WASHINGTON -- NASA scientist and 2006 Nobel Prize recipient John Mather will devote more of his time at NASA's Goddard Space Flight Center in Greenbelt, Md., to provide additional focus and support as senior project scientist and chair of the Science Working Group for the James Webb Space Telescope (JWST). Mather has been dividing his time in that role and serving as lead scientist in the Office of the Chief Scientist within the Science Mission Directorate at NASA Headquarters in Washington since April 2007.
"My priority now for JWST is entirely driven by the needs of the project. As the telescope progresses, we have numerous challenges ahead of us on the technical side that have to be addressed," Mather said. "However, despite the workload, I still plan to continue to serve in the Office of the Chief Scientist a few days a week until further notice. My decision is entirely unrelated to recent personnel changes at NASA Headquarters."
The Webb Telescope, the next step after the Hubble Space Telescope, is a large, infrared-optimized space telescope, scheduled for launch in 2013. It will find the first galaxies that formed in the early universe and peer through dusty clouds to see stars forming planetary systems. The telescope's instruments will be designed to work primarily in the infrared range of the electromagnetic spectrum, with some capability in the visible range. The telescope will have a large mirror, 21.3 feet in diameter and a sunshield the size of a tennis court. It will reside in an orbit about 1 million miles from Earth.
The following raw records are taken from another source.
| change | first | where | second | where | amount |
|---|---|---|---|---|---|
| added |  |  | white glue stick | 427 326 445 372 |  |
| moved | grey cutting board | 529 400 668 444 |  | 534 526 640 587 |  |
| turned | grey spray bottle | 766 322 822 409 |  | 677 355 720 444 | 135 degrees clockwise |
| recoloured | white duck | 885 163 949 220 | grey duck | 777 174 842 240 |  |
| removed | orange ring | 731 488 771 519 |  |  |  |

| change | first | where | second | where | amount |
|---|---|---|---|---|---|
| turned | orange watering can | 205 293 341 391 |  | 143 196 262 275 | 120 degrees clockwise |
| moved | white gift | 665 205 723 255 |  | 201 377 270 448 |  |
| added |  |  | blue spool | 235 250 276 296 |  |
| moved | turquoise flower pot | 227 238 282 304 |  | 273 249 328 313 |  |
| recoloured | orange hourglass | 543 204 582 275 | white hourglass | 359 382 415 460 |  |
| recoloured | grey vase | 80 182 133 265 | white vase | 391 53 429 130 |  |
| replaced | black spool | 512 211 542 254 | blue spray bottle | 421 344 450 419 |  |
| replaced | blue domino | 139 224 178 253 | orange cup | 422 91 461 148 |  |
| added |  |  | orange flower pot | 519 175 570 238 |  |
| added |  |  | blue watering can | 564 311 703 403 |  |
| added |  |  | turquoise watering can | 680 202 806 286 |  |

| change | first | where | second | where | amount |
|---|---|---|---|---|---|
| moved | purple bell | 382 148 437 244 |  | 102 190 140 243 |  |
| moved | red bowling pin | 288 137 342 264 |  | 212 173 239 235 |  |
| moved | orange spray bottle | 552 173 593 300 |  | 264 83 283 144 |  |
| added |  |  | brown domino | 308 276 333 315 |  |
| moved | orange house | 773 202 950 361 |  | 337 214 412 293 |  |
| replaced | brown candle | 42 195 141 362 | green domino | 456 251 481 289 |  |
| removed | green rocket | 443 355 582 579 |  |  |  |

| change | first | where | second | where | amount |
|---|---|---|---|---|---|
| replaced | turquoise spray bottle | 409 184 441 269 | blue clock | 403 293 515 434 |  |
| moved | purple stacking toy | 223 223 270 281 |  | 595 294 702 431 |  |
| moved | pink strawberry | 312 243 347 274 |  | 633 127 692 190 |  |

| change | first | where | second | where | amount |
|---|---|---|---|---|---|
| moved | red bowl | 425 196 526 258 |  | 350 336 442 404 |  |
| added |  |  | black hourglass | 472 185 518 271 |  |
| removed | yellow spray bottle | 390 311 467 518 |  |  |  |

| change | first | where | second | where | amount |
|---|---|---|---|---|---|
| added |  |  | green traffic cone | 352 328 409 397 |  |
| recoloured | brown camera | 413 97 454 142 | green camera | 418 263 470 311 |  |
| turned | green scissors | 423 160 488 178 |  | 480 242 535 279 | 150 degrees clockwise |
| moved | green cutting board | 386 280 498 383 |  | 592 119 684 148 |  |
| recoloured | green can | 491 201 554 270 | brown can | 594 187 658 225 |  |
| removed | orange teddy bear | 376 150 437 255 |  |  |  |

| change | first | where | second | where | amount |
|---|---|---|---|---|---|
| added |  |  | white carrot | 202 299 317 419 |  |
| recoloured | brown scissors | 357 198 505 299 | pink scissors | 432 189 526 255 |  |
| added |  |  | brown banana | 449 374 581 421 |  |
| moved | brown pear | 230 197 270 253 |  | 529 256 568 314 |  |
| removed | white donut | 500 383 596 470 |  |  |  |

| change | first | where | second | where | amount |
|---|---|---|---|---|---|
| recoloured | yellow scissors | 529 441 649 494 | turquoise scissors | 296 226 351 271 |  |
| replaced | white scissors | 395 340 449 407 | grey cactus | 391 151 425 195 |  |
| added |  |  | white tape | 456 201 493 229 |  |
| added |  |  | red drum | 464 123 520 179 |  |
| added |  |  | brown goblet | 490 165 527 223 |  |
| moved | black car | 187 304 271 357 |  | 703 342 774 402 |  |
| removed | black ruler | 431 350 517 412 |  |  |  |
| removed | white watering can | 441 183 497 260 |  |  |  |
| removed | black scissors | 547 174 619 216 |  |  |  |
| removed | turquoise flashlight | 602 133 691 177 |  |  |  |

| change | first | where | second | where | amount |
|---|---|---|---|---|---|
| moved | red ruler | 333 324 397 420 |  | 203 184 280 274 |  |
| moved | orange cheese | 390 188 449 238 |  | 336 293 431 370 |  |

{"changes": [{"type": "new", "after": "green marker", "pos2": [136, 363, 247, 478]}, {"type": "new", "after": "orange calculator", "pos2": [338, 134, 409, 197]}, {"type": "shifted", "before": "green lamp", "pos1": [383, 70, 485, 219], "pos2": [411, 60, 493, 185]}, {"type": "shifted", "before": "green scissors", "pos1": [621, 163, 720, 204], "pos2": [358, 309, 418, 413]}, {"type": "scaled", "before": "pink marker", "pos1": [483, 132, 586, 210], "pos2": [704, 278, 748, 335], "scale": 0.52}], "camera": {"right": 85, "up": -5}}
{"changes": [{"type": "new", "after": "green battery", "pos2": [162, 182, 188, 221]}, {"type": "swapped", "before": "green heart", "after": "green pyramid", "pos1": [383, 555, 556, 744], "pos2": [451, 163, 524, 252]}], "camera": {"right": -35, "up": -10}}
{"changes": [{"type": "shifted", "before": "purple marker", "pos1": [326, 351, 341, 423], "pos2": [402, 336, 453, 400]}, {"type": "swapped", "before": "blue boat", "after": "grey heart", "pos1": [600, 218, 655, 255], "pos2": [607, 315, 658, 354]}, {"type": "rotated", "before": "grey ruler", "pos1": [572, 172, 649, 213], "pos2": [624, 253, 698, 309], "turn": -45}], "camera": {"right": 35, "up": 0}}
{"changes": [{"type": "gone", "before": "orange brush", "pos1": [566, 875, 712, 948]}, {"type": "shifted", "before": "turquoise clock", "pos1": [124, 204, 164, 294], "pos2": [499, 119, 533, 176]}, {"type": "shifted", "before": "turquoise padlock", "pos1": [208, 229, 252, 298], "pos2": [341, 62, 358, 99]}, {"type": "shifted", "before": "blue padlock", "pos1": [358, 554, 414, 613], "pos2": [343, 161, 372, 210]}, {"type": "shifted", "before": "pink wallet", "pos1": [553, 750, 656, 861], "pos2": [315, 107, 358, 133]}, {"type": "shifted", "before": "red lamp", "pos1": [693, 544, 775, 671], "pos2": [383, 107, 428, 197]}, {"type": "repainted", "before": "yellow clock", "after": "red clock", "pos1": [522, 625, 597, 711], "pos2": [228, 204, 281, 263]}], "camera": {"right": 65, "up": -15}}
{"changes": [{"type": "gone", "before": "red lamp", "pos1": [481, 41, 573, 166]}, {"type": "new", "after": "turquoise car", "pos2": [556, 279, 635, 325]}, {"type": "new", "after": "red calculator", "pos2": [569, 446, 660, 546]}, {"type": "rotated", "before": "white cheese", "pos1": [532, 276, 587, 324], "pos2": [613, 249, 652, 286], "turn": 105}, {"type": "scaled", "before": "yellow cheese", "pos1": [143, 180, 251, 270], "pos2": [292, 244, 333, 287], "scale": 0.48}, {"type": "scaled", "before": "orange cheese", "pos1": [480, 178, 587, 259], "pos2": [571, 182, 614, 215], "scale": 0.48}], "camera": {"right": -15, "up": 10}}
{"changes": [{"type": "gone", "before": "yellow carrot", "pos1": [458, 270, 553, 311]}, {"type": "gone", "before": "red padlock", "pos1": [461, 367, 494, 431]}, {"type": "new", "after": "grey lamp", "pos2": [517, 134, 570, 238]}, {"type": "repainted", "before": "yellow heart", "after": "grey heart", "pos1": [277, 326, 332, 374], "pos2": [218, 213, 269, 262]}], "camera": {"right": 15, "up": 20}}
Mather joined Goddard to head the Cosmic Background Explorer Mission as project scientist. He has been a Goddard Fellow since 1994.
A recipient of numerous awards, Mather has a bachelor's degree in physics from Swarthmore College, Swarthmore, Pa., and a doctorate in physics from the University of California, Berkeley. In October 2006, Mather and George Smoot of the Lawrence Berkeley National Laboratory, Berkeley, Calif., received the Nobel Prize for Physics for their collaborative work in understanding the Big Bang.